Jonathon Will, Clinical Effectiveness Lead, SAS Specialist Paramedic & Tayside Mountain Rescue Officer, Scottish Ambulance Service

Below Jonathon shares with us a patient care example:

“One example of prof-to-prof conversations working incredibly well was a 74-year-old gentleman I attended earlier this year. He had been reported to the police as a ‘wandering dementia patient’, and when they found him, it was clear he was somewhat unstable on his feet; in fact, he already had some minor injuries consistent with a fall.

Despite the patient being somewhat confused, they managed to find out where he lived, and got him home. At home, he was in a place of safety, but the Police were concerned about the likelihood of repeat wandering, and possible subsequent fall. From a duty of care they felt forced to call the Scottish Ambulance Service.

We attended the scene and discovered that the police had managed to contact the patient’s brother who also arrived. Unfortunately, the brother was a poor historian, and was also displaying early signs of cognitive decline; he was also the sole carer for his wife which meant he couldn’t stay and look after his brother – it was a really complex situation.

The brother shared a muddled conversation about the patient having a urinary tract infection and recent hospital admission. The patient really didn’t want to go back to hospital, but also recognised that he wasn’t able to look after himself.

We called the prof-to-prof line and the Senior Clinical Decision Support who informed us that he had indeed been in hospital for two days being treated for acute confusion and a UTI. There were also notes to the effect that the confusion was suspected to be more chronic in nature.

On the advice of the consultant, we then contacted the patient’s own GP for a further prof-to-prof conversation. It turned out that the patient was booked for a five-day residential dementia assessment the following week. Given the history and our observations, the GP completed a remote consultation and prescribed further antibiotics. A prescription was sent to the local pharmacy, and we arranged for this to be collected by the patient’s own care company. The GP also managed to provide details of the assessment centre and the patient’s social worker.

A conversation with the assessment centre highlighted that they could not accept the patient early, but a further conversation with his social worker enabled us to arrange emergency rest bite at a nearby care home to bridge the gap until his assessment.

Although we were on scene for a long time, our overall service time was not increased because we avoided a long convey and hand over at hospital.

The patient had been quite anxious about the prospect of returning to hospital, and so he was very grateful for this alternative plan.

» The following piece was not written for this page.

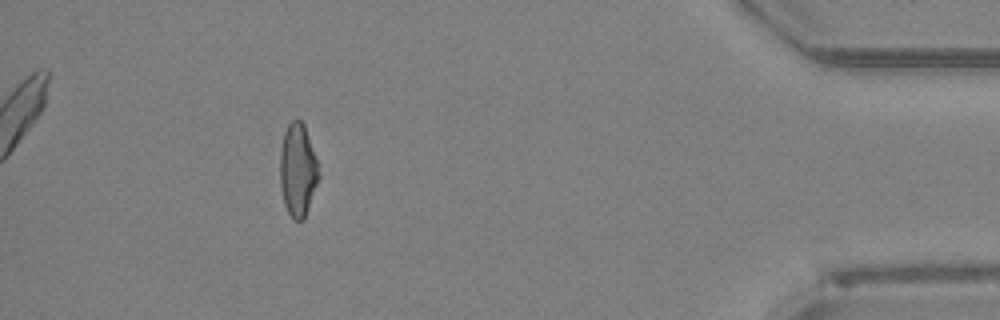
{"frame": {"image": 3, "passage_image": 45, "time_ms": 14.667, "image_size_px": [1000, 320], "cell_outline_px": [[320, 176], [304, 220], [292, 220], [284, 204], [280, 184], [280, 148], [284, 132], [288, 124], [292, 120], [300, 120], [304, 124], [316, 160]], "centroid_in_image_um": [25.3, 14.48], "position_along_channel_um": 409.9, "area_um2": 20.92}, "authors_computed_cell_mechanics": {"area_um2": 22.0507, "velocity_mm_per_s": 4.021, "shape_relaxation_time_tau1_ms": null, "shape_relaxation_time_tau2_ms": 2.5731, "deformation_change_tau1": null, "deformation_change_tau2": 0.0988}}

“We avoided an unnecessary ED attendance and a probable hospital admission, we reduced our travel impact, and we collaborated with our Primary Care, Hospital, and Health and Social Care colleagues to provide a very patient centred plan.”

In summary then, utilising multidisciplinary prof-to-prof conversation along with shared decision making, resulted in the police being reassured about their duty of care, it provided a more efficient use of NHS resources, and most importantly, we absolutely got the right care for our patient. It was a great outcome for everybody.”